The Academy of the Sacred Heart is a legacy of the Society of the Sacred Heart, an international teaching order founded in France in 1800. The story of these nuns and their endeavors in and around New Orleans parallels the history of the city itself. St. Philippine Duchesne (http://www.duchesneshrine.org), a missionary to the New World, arrived in New Orleans in 1818, exactly one hundred years after Bienville founded the city. After fifty years of pursuing missionary work in unsettled areas along the river, the nuns returned to establish a convent in the Vieux Carre.
In the late 19th century, the French Quarter was in decline. Most importantly, the established French, Catholic families from the Quarter and Esplanade Ridge, whose daughters were the mainstay of the student body, were moving across town into what was the American sector. In addition, second generation English and Irish families, who were already uptown, were seeking for their daughters a school that provided the same type of education that the religious had been providing downtown.
It was therefore no surprise that the religious sought refuge from their deteriorating urban environment and turned their attention upriver. Demographically, the nuns and the city were moving in the same direction.
The new location chosen by the nuns was the John Calhoun-S. J. Peters Greek Revival mansion built in 1847. The estate comprised two squares. The first contained the main house set far back from the major thoroughfare, St. Charles Street. The second was separated from the first by Apollo Street, now Carondelet. It was spacious enough for a vegetable garden , orange grove and farmyard. When the Mother Superior requested permission in June 1886 to purchase these two lots for $30,000,the Mother General in Paris sent a one-word telegram: 'Achetez.' Soon after this concise mandate 'to buy,' the Academy was ready to open.
This charming villa served the nuns admirably for thirteen years. By then, however, the house proved inadequate for the volume of students. As a result, the religious decided to demolish the old house and to construct a new building. The lone reminder of the Academy's origins is the large, wrought iron fountain with a swan atop that still stands today.
The new building, Colonial Revival in style, designed by the architects, Diboll and Owen, was dedicated in 1900.

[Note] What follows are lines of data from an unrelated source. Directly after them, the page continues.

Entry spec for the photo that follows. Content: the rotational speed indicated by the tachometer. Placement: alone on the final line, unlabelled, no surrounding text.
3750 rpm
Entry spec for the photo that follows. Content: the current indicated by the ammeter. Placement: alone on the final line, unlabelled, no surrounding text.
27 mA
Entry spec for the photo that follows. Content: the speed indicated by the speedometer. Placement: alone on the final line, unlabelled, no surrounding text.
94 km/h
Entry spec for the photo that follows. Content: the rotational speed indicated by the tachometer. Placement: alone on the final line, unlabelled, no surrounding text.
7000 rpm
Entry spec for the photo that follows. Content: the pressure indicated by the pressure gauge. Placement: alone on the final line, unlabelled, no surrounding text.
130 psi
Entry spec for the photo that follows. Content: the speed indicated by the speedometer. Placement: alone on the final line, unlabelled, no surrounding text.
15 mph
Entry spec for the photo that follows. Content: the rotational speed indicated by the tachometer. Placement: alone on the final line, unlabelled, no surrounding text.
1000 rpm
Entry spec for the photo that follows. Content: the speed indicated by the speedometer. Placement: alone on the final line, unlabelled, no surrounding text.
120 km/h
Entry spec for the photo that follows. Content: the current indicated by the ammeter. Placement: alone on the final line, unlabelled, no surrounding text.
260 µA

As spacious as the new Academy was, it underwent three expansions in 1906, 1913, and 1996. For the first expansion the same architects added two wings to the front of the building. One wing housed a chapel of French Gothic design and the other wing served as an assembly room on the first floor and as a study hall on the second.
In the 1913 expansion, the structure grew vertically rather than horizontally. The architects added a third floor to the original building.

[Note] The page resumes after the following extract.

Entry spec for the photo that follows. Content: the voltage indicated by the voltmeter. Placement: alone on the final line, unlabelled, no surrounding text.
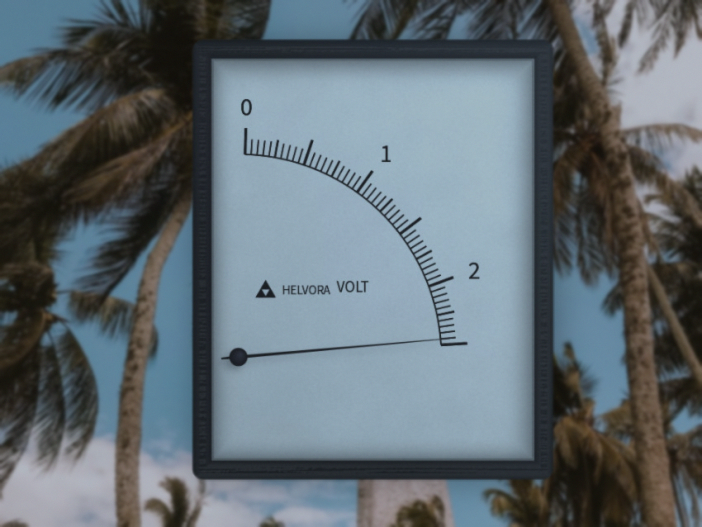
2.45 V
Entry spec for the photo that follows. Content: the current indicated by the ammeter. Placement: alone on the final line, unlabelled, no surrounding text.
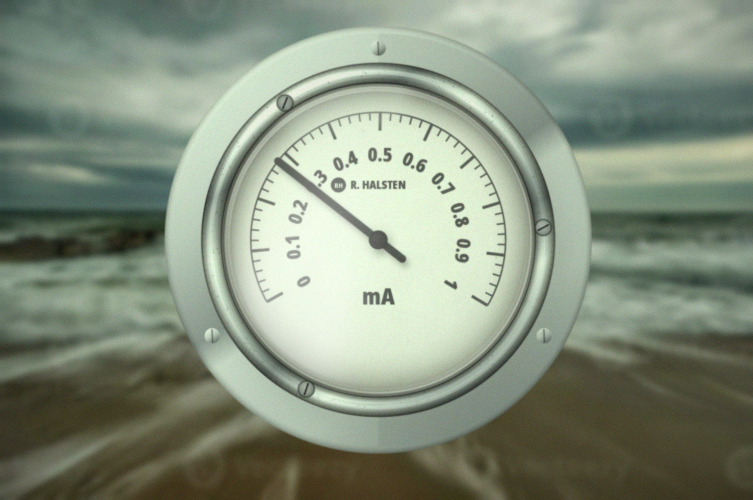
0.28 mA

The 1998 expansion included the new academic wing on the corner of Jena and Carondelet Streets. The building includes six state of the art science labs, additional classrooms, computer labs, and conference room.
On August 1, 2002, the Board of Trustees of the Academy of the Sacred Heart authorized the purchase of the First Baptist Church property on St. Charles and Napoleon avenues. This was the first property acquisition for the school in 115 years. At one and a half square city blocks, the new property nearly doubles the size of the Sacred Heart campus and is located just two blocks from the Rosary Campus. Called the Mater Admirabilis Campus, it is named for our original French Quarter school.

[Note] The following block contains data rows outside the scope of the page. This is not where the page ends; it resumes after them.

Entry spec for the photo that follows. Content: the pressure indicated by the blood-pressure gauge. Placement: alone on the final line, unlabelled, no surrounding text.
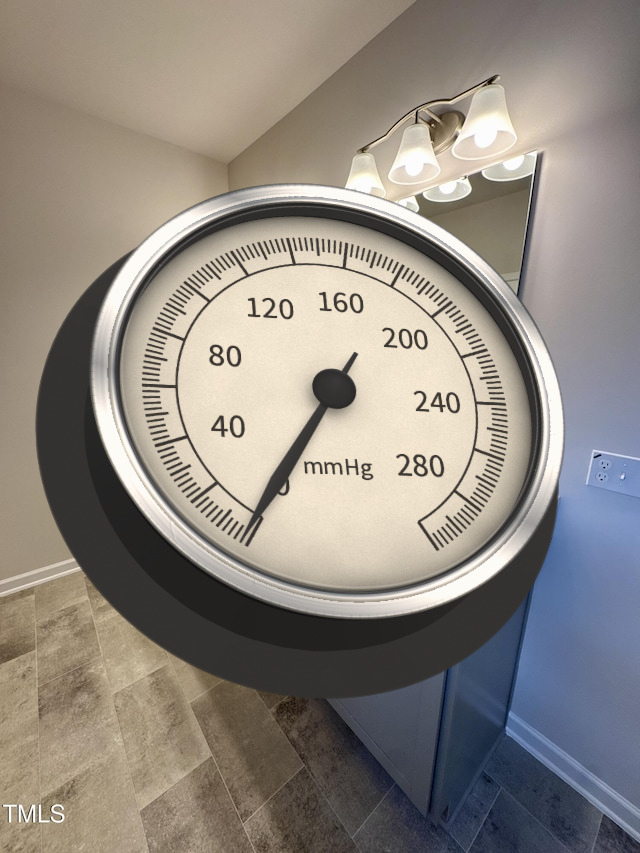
2 mmHg
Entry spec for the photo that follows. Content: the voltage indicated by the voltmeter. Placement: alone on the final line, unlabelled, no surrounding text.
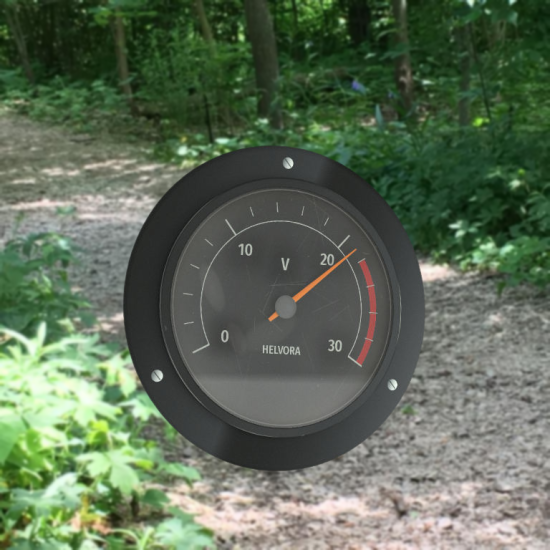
21 V
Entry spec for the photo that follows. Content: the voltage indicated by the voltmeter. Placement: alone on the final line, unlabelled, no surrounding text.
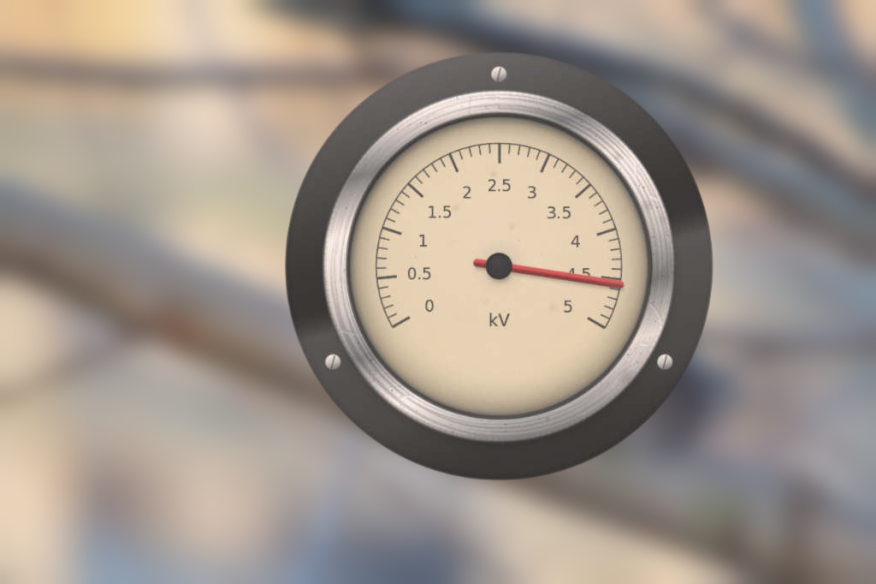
4.55 kV
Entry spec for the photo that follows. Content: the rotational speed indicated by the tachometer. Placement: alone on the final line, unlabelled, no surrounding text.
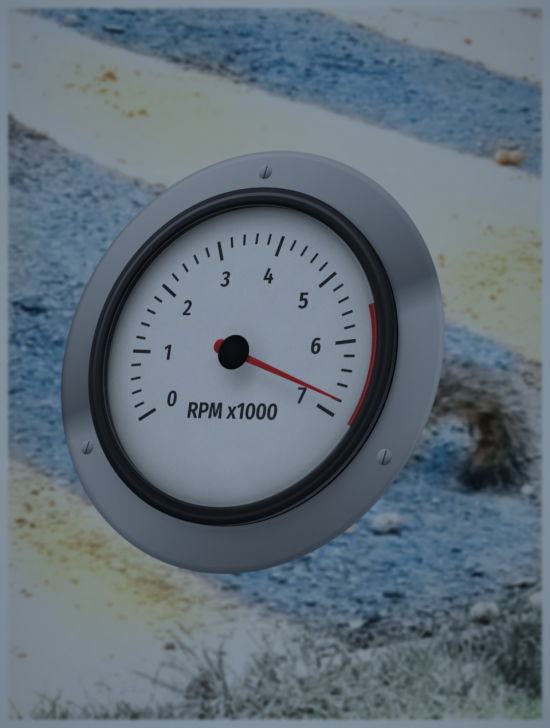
6800 rpm
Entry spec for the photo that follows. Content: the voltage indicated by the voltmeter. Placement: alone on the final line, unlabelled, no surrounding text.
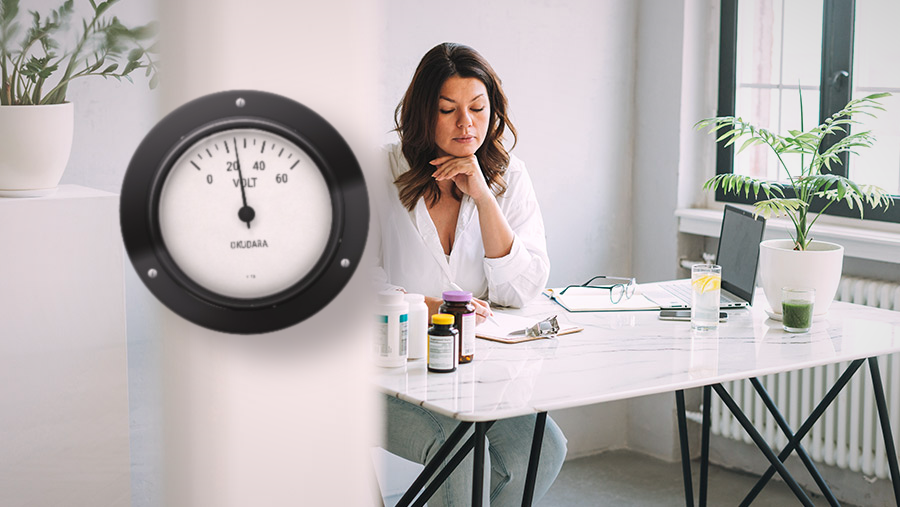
25 V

The Mater Campus opened in the fall of 2005 and is home to the Preschool and Lower School. The new Little Hearts Early Learning Center for toddler and nursery students is also located on the site. The Nims Fine Arts Center, an auditorium with the capacity to seat 1,200 people and accommodate the entire student body for all-school liturgies as well as other large events, is a prominent feature of the campus. Other features are the gymnasium, dining hall, library, Chapel and 100-car parking lot.
The school recently opened a new Arts and Athletics Complex on the back square of the Rosary Campus that enhances the athletics, wellness, and co-curricular programs. It includes a cutting edge gymnasium with elevated running track, training and rehabilitation rooms and a workout facility. Middle and Upper School offerings will expand to include dance, choral and instrumental music, digital photography, graphic design and our traditional arts programs.
In this manner the building evolved, doubling its size while retaining its classical style. Today, the Academy, which is 124 years old, stands as a monument in uptown New Orleans. Like the city itself, it is characterized by change, but it remains a harmonious blending of the old with the new.